Pero el canto gregoriano no siempre se ha cantado en espacios tan reverberantes en los siglos IV al XI. Cuando tenía su máximo esplendor existían dos tipos de recintos: pequeños templos monacales para uso casi exclusivo de los monjes de la congregación, y basílicas de mayores dimensiones para uso público. Las primeras, por sus reducidas dimensiones, presentaban valores bajos del tiempo de reverberación, lo que favorecía la inteligibilidad.
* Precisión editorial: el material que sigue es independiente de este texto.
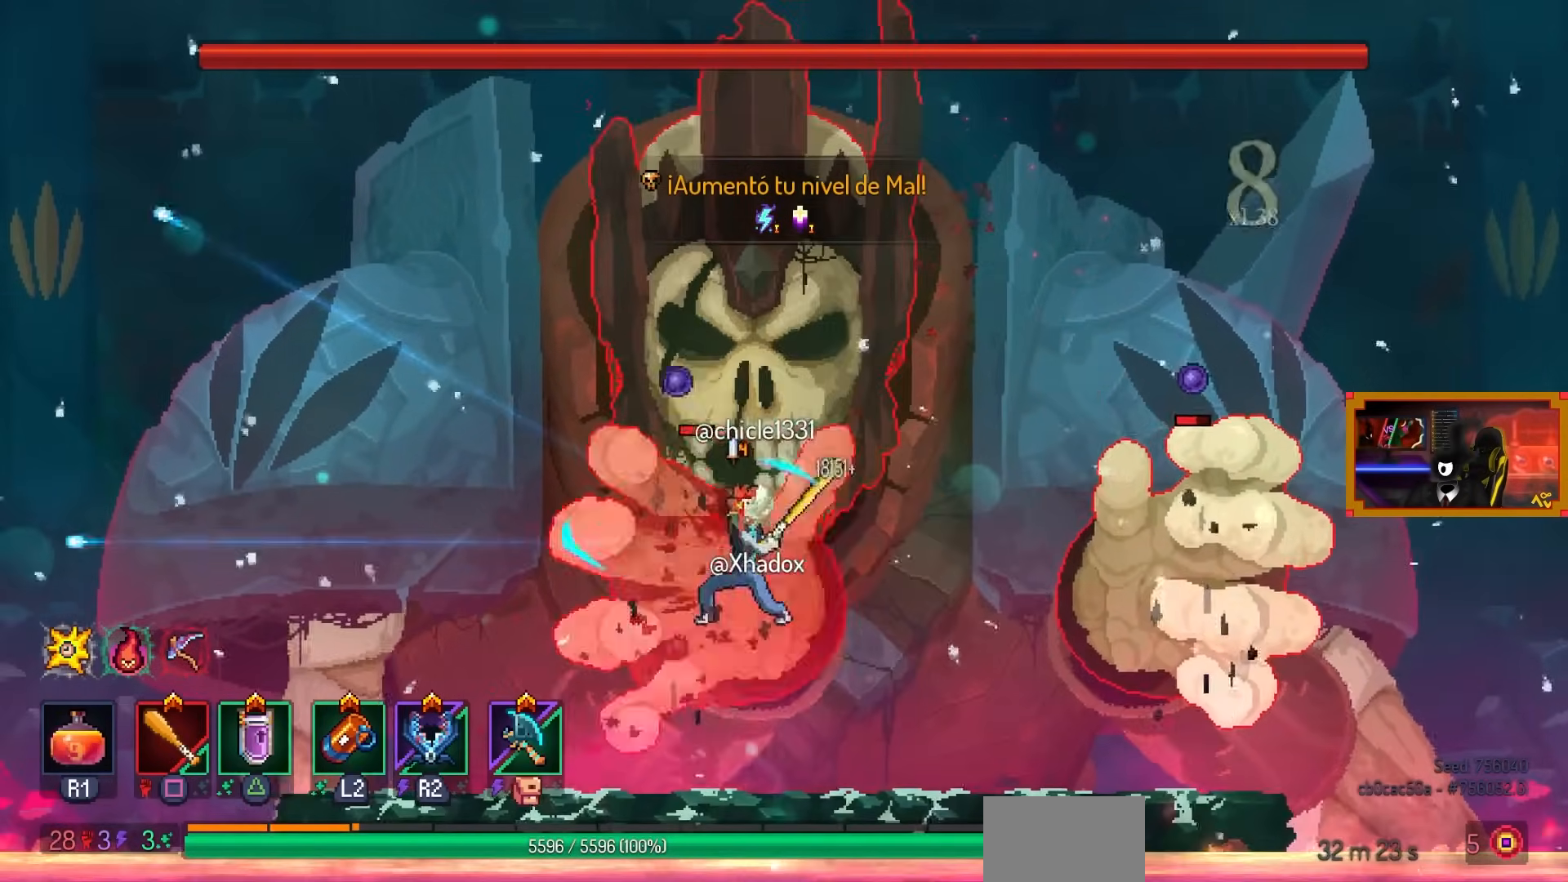
{"buttons": ["SQUARE"], "left_stick": "center", "right_stick": "center", "events": [[183, "DPAD_LEFT", "down"], [400, "DPAD_LEFT", "up"]]}
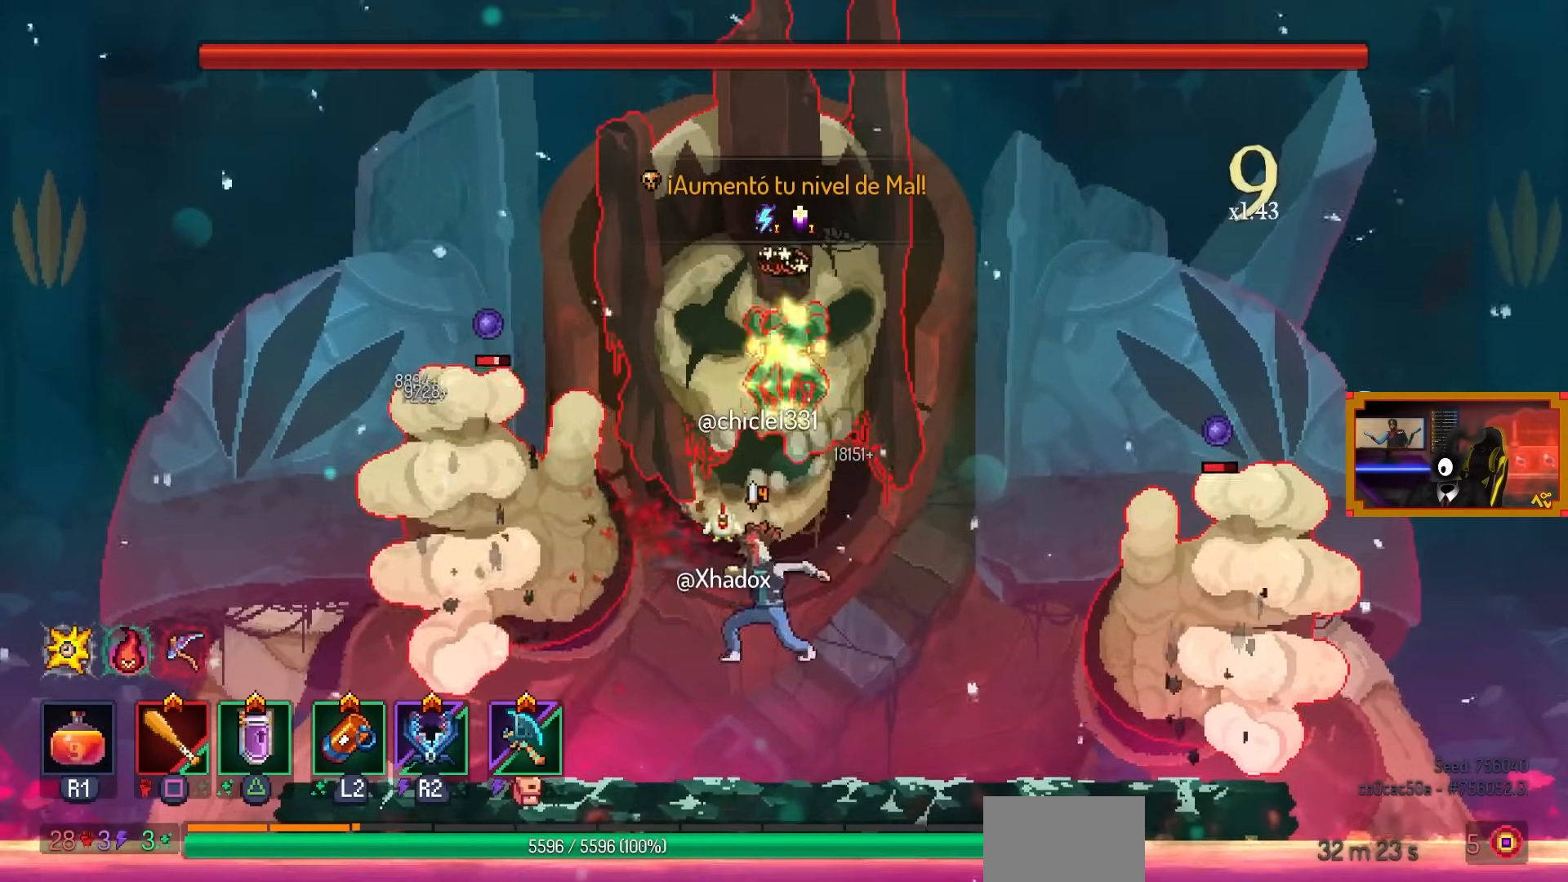
{"buttons": ["DPAD_RIGHT"], "left_stick": "center", "right_stick": "center", "events": [[217, "SQUARE", "up"], [483, "DPAD_RIGHT", "down"]]}
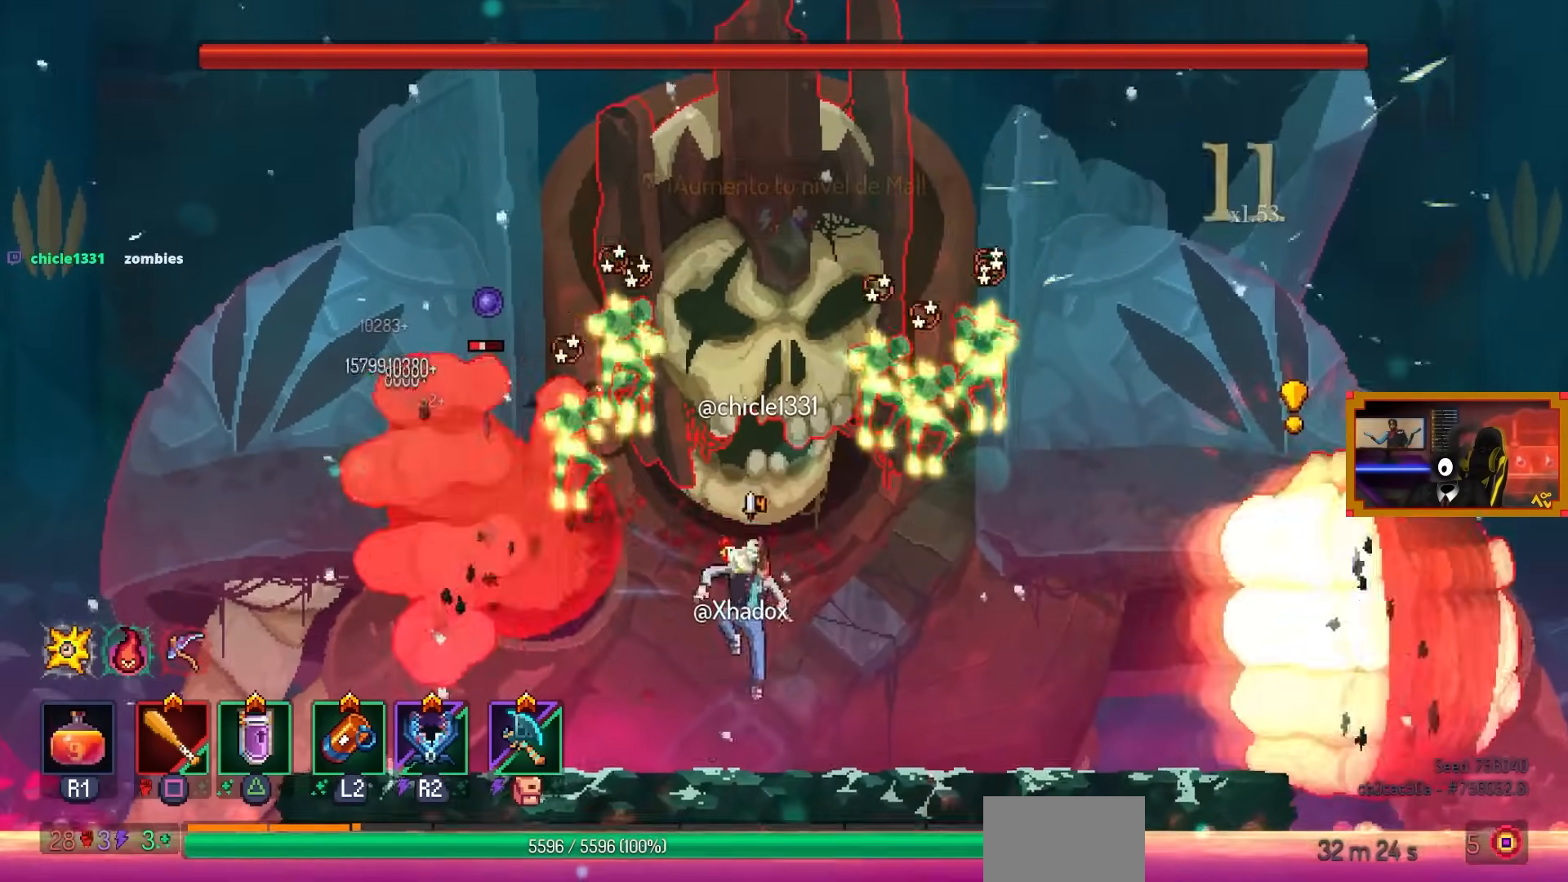
{"buttons": ["DPAD_RIGHT"], "left_stick": "center", "right_stick": "center", "events": [[83, "TRIANGLE", "down"], [200, "TRIANGLE", "up"], [350, "CIRCLE", "down"], [450, "CIRCLE", "up"]]}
Por otra parte, las proporciones de las basílicas, sus techos de madera no demasiado altos, y la inexistencia de grandes paredes ciegas hacían que las condiciones acústicas de estas iglesias favoreciesen también la inteligibilidad del habla en los mismos.
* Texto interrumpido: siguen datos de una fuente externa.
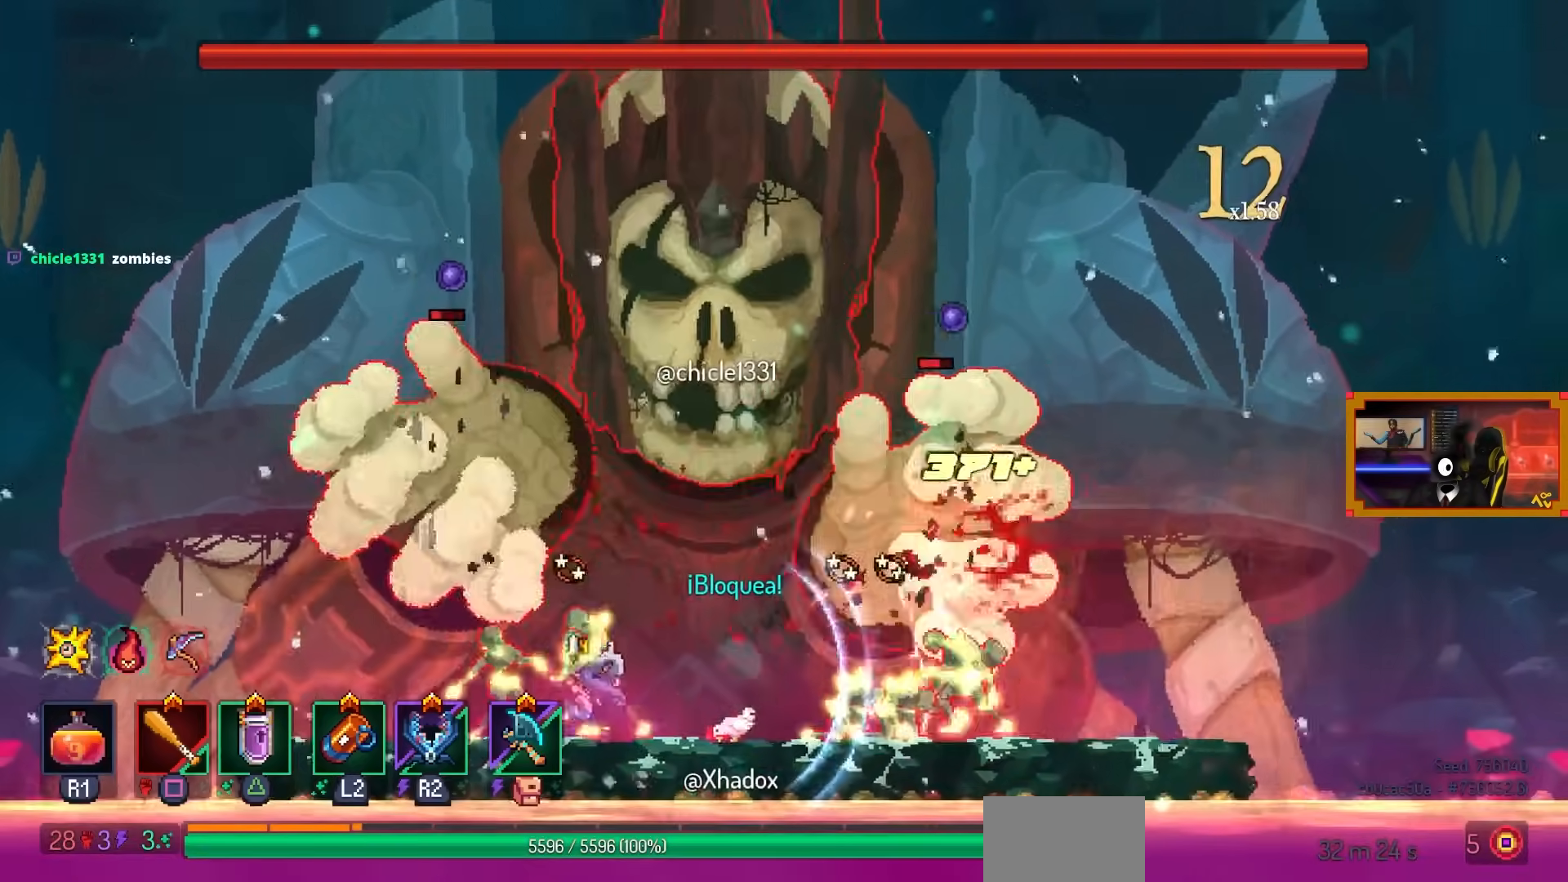
{"buttons": ["DPAD_RIGHT"], "left_stick": "center", "right_stick": "center", "events": [[33, "SQUARE", "down"], [250, "SQUARE", "up"], [283, "DPAD_RIGHT", "up"], [317, "DPAD_RIGHT", "down"], [417, "CIRCLE", "down"], [500, "CIRCLE", "up"]]}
Con todo lo expuesto, vemos como el canto está adaptado a los recintos donde tiene que interpretarse. Espacios muy reverberantes, que hacen que una nota esté presente en el recinto durante 6 segundos después de ser emitida. Esto no permite hacer los cambios de escala que les apetecieran a los compositores, ya que muchos de los cambios entrarían en disonancias y serían molestas. La sencillez del canto gregoriano es necesaria ya que se trata de una música concebida para ser interpretada en recintos muy reverberantes.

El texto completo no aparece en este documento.